The idea behind Kiki Smith’s Alice I (with Crossed Ankles) derives from her interest in Lewis Carroll’s Alice in Wonderland, and particularly, the moment in the text in which Alice drowns in her own tears. Smith compares Alice’s plight to “all of our self involvement, drowning in our own self-involvement while polluting nature and killing all the other animals.”1 The form and figure of Alice I (with Crossed Ankles) captures the pathos and psychological intensity of “self-involvement”.

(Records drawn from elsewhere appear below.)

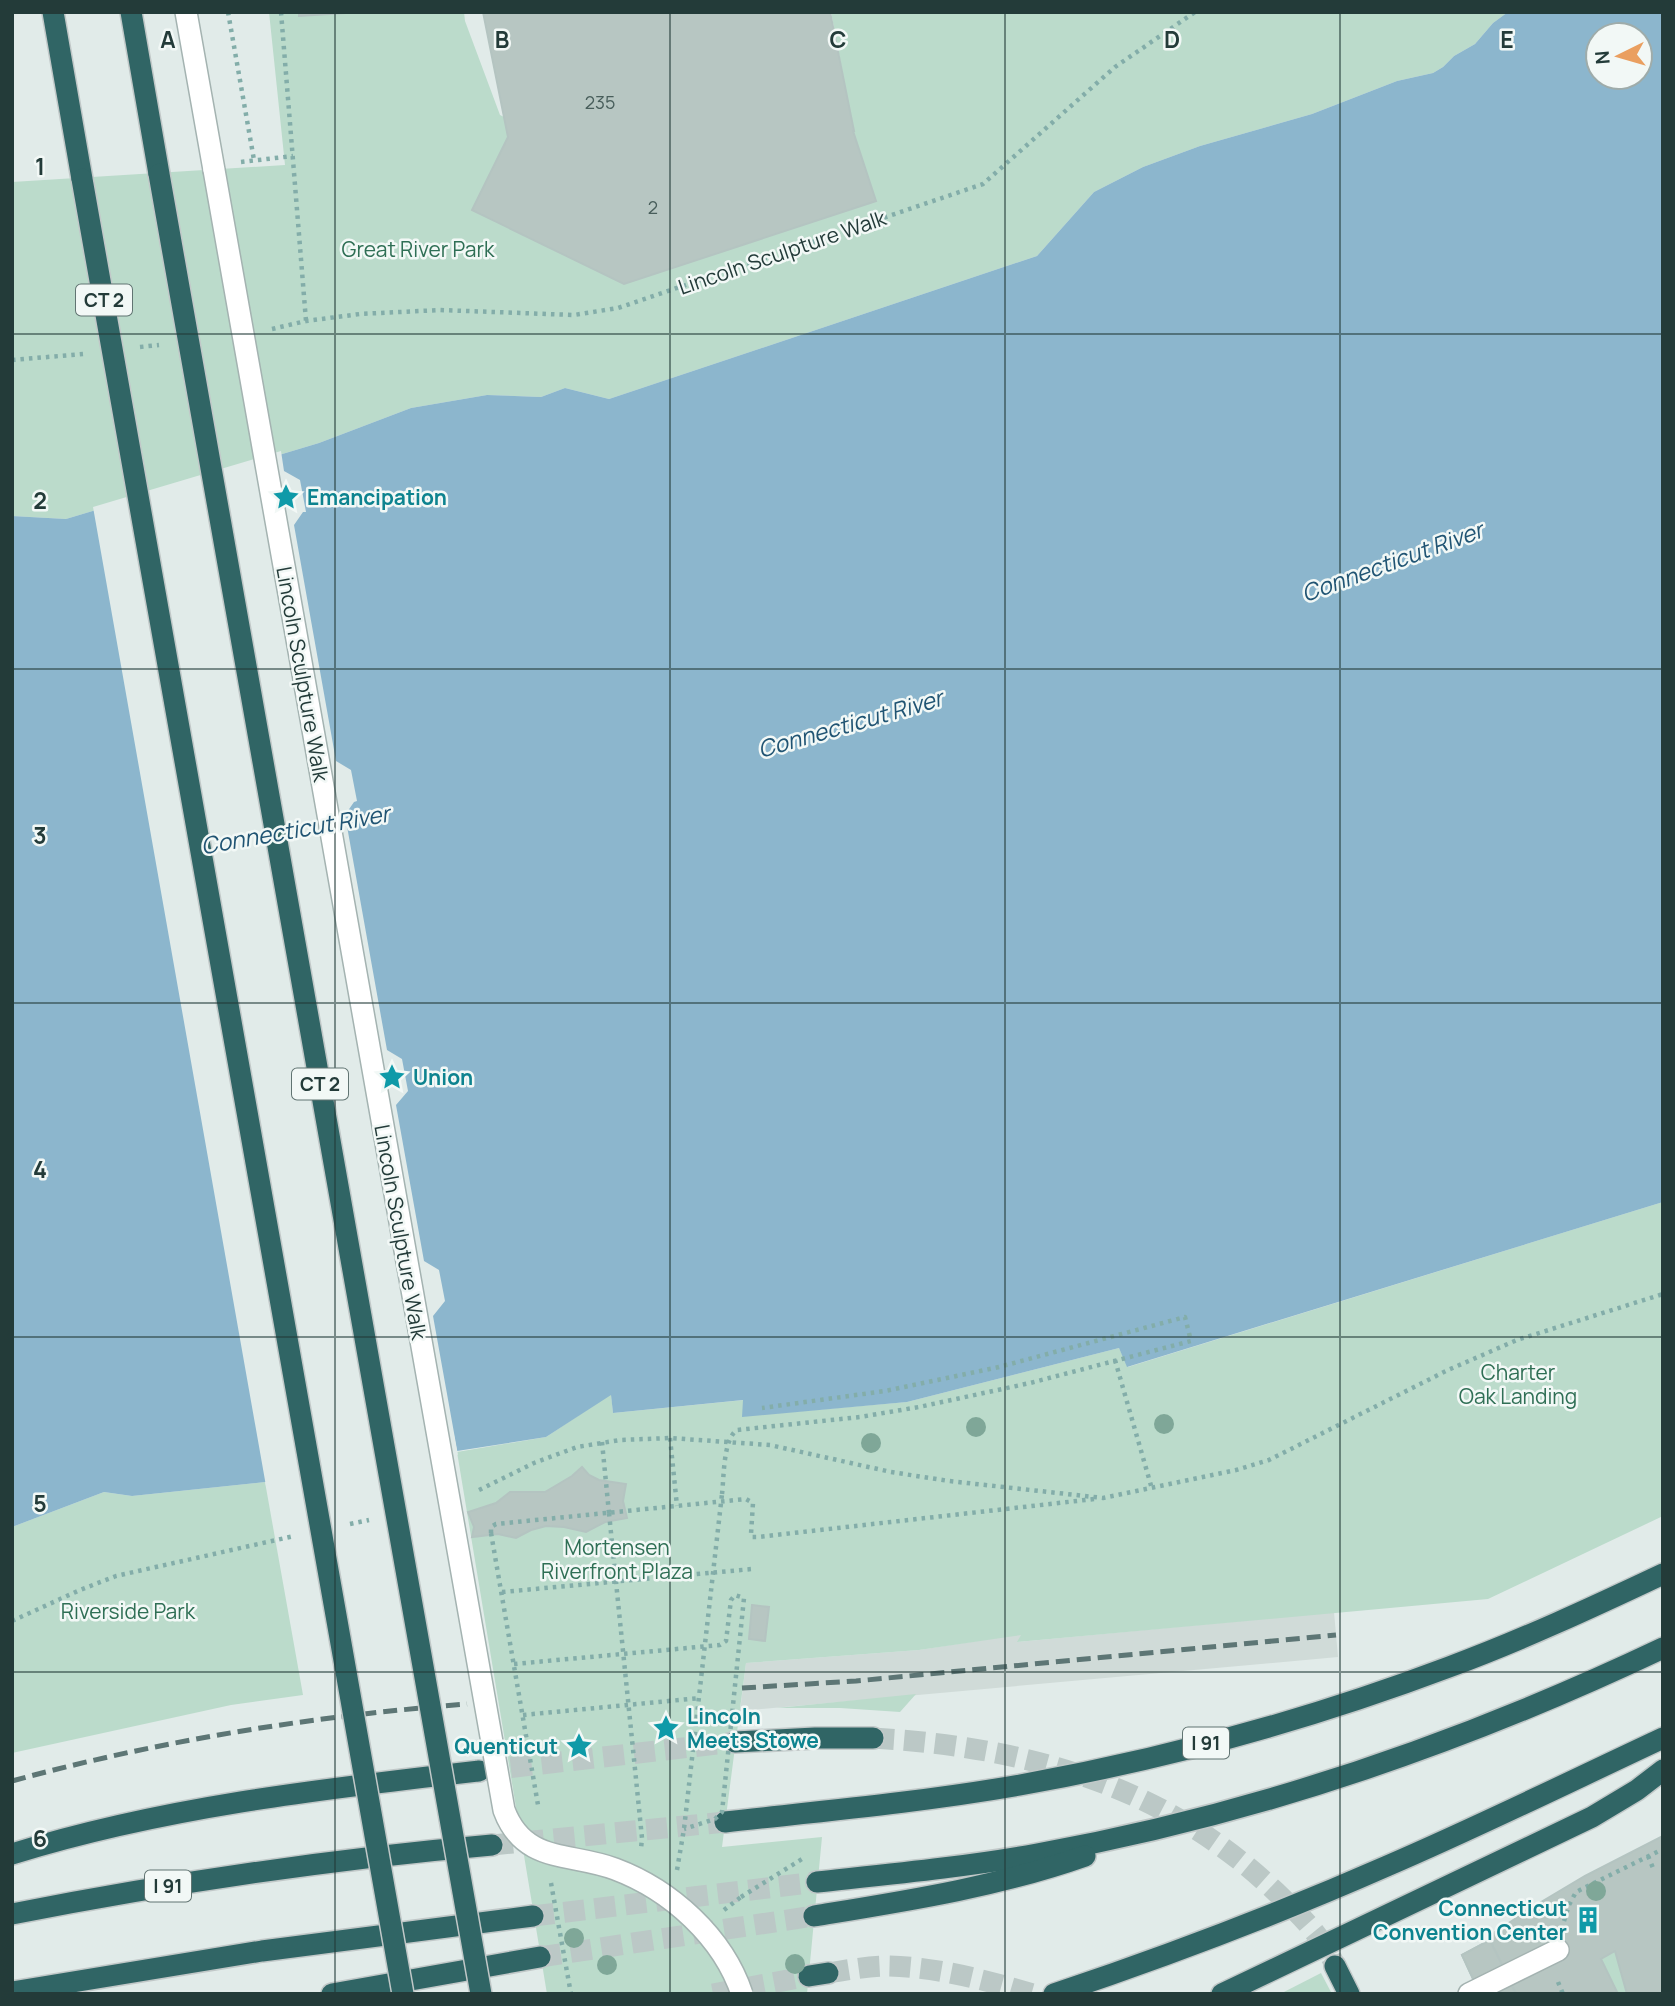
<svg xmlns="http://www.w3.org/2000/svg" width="1675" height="2006" font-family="Manrope,sans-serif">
<rect width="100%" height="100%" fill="#e1ebe9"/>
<path fill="#d0dbd8" d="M1334 1612 1338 1657 740 1711 746 1663 919 1650 1022 1634 1018 1642Z"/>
<g fill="#bbdbcb">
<path d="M269 12H464L465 21 500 115 646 188 852 122 831 12H1508L1493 23 1475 44 1454 56 1443 67 1433 73 1397 81 1312 114 1200 146 1143 167 1094 192 1037 256 609 399 565 388 541 397 487 395 411 408 319 443 66 519 12 516V182L285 165Z"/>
<path d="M1663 1202V1516L1488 1599 1017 1642 1021 1635 919 1650 746 1663 722 1847 822 1837 807 1994H547L457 1452 546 1437 611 1394 613 1413 744 1400 743 1416 907 1402 1119 1348 1128 1367Z"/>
<path d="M265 1482 303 1695 231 1705 12 1753V1527L104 1492 132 1496Z"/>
<path d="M916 1694 900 1712 840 1708H777Z"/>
<path d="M1615 1951 1627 1994H1618L1601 1959Z"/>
<path d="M1321 1973 1332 1994H1280Z"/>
</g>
<path fill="#8cb6cd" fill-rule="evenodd" d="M1508 12H1663V1202L1127 1367 1119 1348 907 1402 742 1417 743 1400 613 1413 611 1395 546 1437 457 1451 454 1435 265 1482 132 1496 104 1492 12 1527V516L66 519 319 443 411 408 487 395 541 397 565 388 609 399 1037 256 1094 192 1143 167 1200 146 1312 114 1397 81 1433 73 1443 67 1454 56 1475 44 1493 23ZM1598 35H1640V77H1598Z"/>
<path fill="#e1ebe9" d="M281 451 284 471 300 480 306 512H303L294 525 336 761 351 770 357 801 354 802 345 815 387 1050 402 1059 408 1091 396 1105 424 1261 439 1270 445 1301 433 1316 458 1455 454 1453 451 1438 266 1486 93 507Z"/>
<g fill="#b7c6c2" stroke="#b4c4c1" stroke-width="2">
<path d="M299 12H345V13L299 16Z"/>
<path d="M483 12H830L854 131H853L876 201 624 284 472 210 508 137Z"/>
<path d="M582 1467 589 1475 599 1480 626 1484 623 1501 627 1518 605 1522 586 1532 564 1527 546 1526 531 1530 516 1538 498 1534 472 1537 474 1527 468 1512 496 1503 510 1492H545L572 1476Z"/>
<path d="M752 1605 769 1607 765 1641 749 1639Z"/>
<path d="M1663 1836V1994H1627L1615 1951 1601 1959 1618 1994H1480L1462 1955 1490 1940 1489 1936 1536 1905 1585 1876Z"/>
<path d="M1490 1940 1516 1994H1480L1462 1955Z"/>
</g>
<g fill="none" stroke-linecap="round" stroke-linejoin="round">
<g stroke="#bbc8c6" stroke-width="21" stroke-dasharray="21 10" stroke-linecap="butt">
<path d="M873 1738C1025 1747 1163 1784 1276 1892 1297 1912 1321 1935 1333 1961"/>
<path d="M480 1771 735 1742"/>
<path d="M492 1845 725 1822"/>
<path d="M533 1916 817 1882"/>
<path d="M540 1957 814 1916"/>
<path d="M828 1973C848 1970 868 1966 888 1966 937 1967 985 1980 1033 1994"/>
<path d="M713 1994 809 1976"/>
</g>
<defs>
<g id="minor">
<path d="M186 12 214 170"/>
<path d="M1469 1994 1558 1950"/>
</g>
<g id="highway">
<path d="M53 12 82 179"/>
<path d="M131 12 159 174"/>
<path d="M735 1742 815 1738H873"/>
<path d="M725 1822C824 1811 923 1802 1020 1785 1166 1759 1311 1719 1449 1667 1522 1640 1593 1607 1663 1574"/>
<path d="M12 1854C163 1807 322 1789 479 1771"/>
<path d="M817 1882C891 1874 965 1867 1037 1854 1254 1815 1465 1742 1663 1648"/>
<path d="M12 1914C171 1883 331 1859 492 1845"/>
<path d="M814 1916C906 1901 997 1887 1085 1856"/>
<path d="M1335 1966 1349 1994"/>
<path d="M809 1976 828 1973"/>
<path d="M12 1992 262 1951 533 1916"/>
<path d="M332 1994 540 1957"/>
<path d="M1054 1994C1167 1956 1278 1914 1387 1866 1480 1826 1571 1781 1663 1738"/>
<path d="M1222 1994 1592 1817 1637 1790 1663 1770"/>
</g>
</defs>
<use href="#minor" stroke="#a4b3b1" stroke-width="24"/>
<use href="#highway" stroke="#c1c8c8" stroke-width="24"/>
<g stroke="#83ada9" stroke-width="4.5" stroke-dasharray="3.5 5" stroke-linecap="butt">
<path d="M228 12 254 160"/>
<path d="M281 12 306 321"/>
<path d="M241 162 293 156"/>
<path d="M272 329 306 321 360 314 440 310 574 315 618 308 983 184 1115 67 1195 12"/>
<path d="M140 347 159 345"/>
<path d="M12 360 83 354"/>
<path d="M1115 1360 1152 1489"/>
<path d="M670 1438 677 1506"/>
<path d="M602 1442 609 1513"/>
<path d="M479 1490 534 1463 577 1447 620 1440 670 1438 770 1445 891 1472 949 1481 1103 1498 1236 1470 1269 1460 1448 1370 1517 1340 1663 1294"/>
<path d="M722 1494C724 1478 723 1439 737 1430L860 1417 919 1407 1030 1383 1191 1341 1185 1317 999 1367 885 1391 762 1408"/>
<path d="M350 1524 369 1520"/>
<path d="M491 1533V1527L496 1524 746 1499 753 1503 751 1534 752 1537H758L1094 1499"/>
<path d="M502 1592 752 1569"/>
<path d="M12 1621 80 1590 116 1576 294 1536"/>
<path d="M523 1715 700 1698"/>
<path d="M1648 1856 1653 1868"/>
<path d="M724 1910 741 1897"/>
<path d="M1564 1921 1569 1905 1576 1892 1663 1849"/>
<path d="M1558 1982 1563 1994"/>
</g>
<use href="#minor" stroke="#fff" stroke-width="21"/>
<use href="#highway" stroke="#306565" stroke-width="21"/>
<g stroke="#5d7675" stroke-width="5" stroke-dasharray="14 7" stroke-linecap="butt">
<path d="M742 1688 856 1681 1336 1635"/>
<path d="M12 1781C161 1740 314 1716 467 1704"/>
</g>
<defs>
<path id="minor-bridge" d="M214 170 504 1810C524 1864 570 1852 615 1869 671 1890 723 1937 742 1994"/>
<g id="highway-bridge">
<path d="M159 174 481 1994"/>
<path d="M82 179 403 1994"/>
</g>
</defs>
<use href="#minor-bridge" stroke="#a4b3b1" stroke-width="24" stroke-linecap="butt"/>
<use href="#highway-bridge" stroke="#c1c8c8" stroke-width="24" stroke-linecap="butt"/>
<g stroke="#83ada9" stroke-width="4.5" stroke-dasharray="3.5 5" stroke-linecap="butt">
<path d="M609 1513 642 1838 641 1849"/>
<path d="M491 1533 538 1805"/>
<path d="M514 1664 720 1645 726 1641 731 1600 735 1595 744 1598 722 1812 715 1819 684 1829"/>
<path d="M677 1870 684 1829 722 1494"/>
<path d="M551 1883 571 1994"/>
<path d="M741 1897 802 1859"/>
</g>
<use href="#minor-bridge" stroke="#fff" stroke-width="21"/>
<use href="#highway-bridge" stroke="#306565" stroke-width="21"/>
</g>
<g fill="#7fa798">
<circle cx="1164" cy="1424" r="10"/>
<circle cx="976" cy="1427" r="10"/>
<circle cx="871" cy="1443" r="10"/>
<circle cx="1596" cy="1891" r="10"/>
<circle cx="574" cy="1938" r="10"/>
<circle cx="795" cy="1964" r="10"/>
<circle cx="607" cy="1965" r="10"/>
</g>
<path fill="none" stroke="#233b39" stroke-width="2" stroke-opacity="0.55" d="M335 12V1994M670 12V1994M1005 12V1994M1340 12V1994M12 334H1663M12 669H1663M12 1003H1663M12 1337H1663M12 1672H1663"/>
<defs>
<symbol id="sight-bare" viewBox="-9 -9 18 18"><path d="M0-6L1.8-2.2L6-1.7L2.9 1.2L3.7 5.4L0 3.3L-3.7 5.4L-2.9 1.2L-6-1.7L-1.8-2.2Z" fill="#0f9aa8" stroke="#f2f8f6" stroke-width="2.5" paint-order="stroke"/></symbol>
<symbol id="building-bare" viewBox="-9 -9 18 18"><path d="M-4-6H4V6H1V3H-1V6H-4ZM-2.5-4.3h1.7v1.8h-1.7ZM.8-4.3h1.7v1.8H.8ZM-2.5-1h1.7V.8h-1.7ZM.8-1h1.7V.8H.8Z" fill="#0f9aa8" stroke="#f2f8f6" stroke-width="2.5" paint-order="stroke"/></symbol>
</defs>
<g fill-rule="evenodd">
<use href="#sight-bare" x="267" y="478" width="38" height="38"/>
<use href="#sight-bare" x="373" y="1058" width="38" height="38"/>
<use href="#sight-bare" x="647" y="1709" width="38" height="38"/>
<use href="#sight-bare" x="560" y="1727" width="38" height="38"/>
<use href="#building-bare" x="1569" y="1901" width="38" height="38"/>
</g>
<g text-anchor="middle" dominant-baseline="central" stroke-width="5" stroke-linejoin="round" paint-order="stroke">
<g font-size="18" fill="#485e5b">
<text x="600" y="102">235</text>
<text x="653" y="207">2</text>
</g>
<g fill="#f2f8f6" stroke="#617472" stroke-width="2">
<rect x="76" y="284.5" width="56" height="31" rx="5"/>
<rect x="292" y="1068.5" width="56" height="31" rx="5"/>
<rect x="1183" y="1727.5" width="46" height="31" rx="5"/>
<rect x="145" y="1870.5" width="46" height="31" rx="5"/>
</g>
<g font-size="19" font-weight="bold" fill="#233b39">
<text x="104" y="300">CT 2</text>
<text x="320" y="1084">CT 2</text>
<text x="1206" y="1743">I 91</text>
<text x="168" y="1886">I 91</text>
</g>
<g font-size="21" fill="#2f6f55" stroke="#f2f8f6">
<text x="418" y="249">Great River Park</text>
<text x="1518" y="1372">Charter<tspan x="1518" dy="24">Oak Landing</tspan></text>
<text x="617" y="1547">Mortensen<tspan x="617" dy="24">Riverfront Plaza</tspan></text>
<text x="128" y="1611">Riverside Park</text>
</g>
<g font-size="21" fill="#233b39" stroke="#f2f8f6">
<text transform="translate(782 252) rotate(-19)">Lincoln Sculpture Walk</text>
<text transform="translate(303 674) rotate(80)">Lincoln Sculpture Walk</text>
<text transform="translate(401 1232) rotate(80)">Lincoln Sculpture Walk</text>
</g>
<g font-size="21" font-weight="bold" fill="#0d838f" stroke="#f2f8f6" text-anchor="start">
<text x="307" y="497">Emancipation</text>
<text x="413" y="1077">Union</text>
<text x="687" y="1716">Lincoln<tspan x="687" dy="24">Meets Stowe</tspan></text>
<text x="558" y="1746" text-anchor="end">Quenticut</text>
<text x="1567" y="1908" text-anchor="end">Connecticut<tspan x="1567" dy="24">Convention Center</tspan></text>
</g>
<g font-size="23" font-style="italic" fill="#205473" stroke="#f2f8f6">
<text transform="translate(1392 561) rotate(-20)">Connecticut River</text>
<text transform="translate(850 723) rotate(-16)">Connecticut River</text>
<text transform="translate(295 829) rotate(-10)">Connecticut River</text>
</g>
</g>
<g font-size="23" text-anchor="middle" font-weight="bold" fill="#233b39" stroke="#f2f8f6" stroke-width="5" stroke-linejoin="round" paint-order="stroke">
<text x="168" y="48">A</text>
<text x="502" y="48">B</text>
<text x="838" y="48">C</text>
<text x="1172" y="48">D</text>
<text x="1507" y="48">E</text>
<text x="40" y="175">1</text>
<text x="40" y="509">2</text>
<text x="40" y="844">3</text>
<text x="40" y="1178">4</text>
<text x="40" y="1512">5</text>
<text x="40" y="1847">6</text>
</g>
<rect width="1675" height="2006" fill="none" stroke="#233b39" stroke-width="28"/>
<g transform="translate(1619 56) rotate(265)"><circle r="33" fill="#f2f8f6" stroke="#9facaa" stroke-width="2"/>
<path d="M0-5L12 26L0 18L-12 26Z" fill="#ea9f60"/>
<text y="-10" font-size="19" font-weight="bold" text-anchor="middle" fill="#233b39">N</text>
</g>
</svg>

Alice I (with Crossed Ankles) is crafted by Smith in fine white porcelain, a material that holds with it connotations of Wedgwood teacups, Chinese ornamental wares, and collectible dolls. Smith is able to elevate porcelain to the status of a modern medium, as she capitalizes on the material’s fragility to convey Alice’s internal vulnerability and isolates it from its standard decorative uses. The formal composition of Alice I represents the deteriorative physical manifestation of self-involvement. Alice’s delicate arms reach out in supplication, her face smooth and expressionless as her billowing dress and heavy locks appear to constrict her body. The absence of any color creates an extreme pallor, once considered the highest condition of female beauty, though now suggesting lifelessness. Her self-contained muted distress makes this Alice at once ethereally beautiful and one of Smith’s most psychologically complex works to date.

1 Bui, Phong and Harris, Susan. Interview with Kiki Smith. The Brooklyn Rail  December 2006.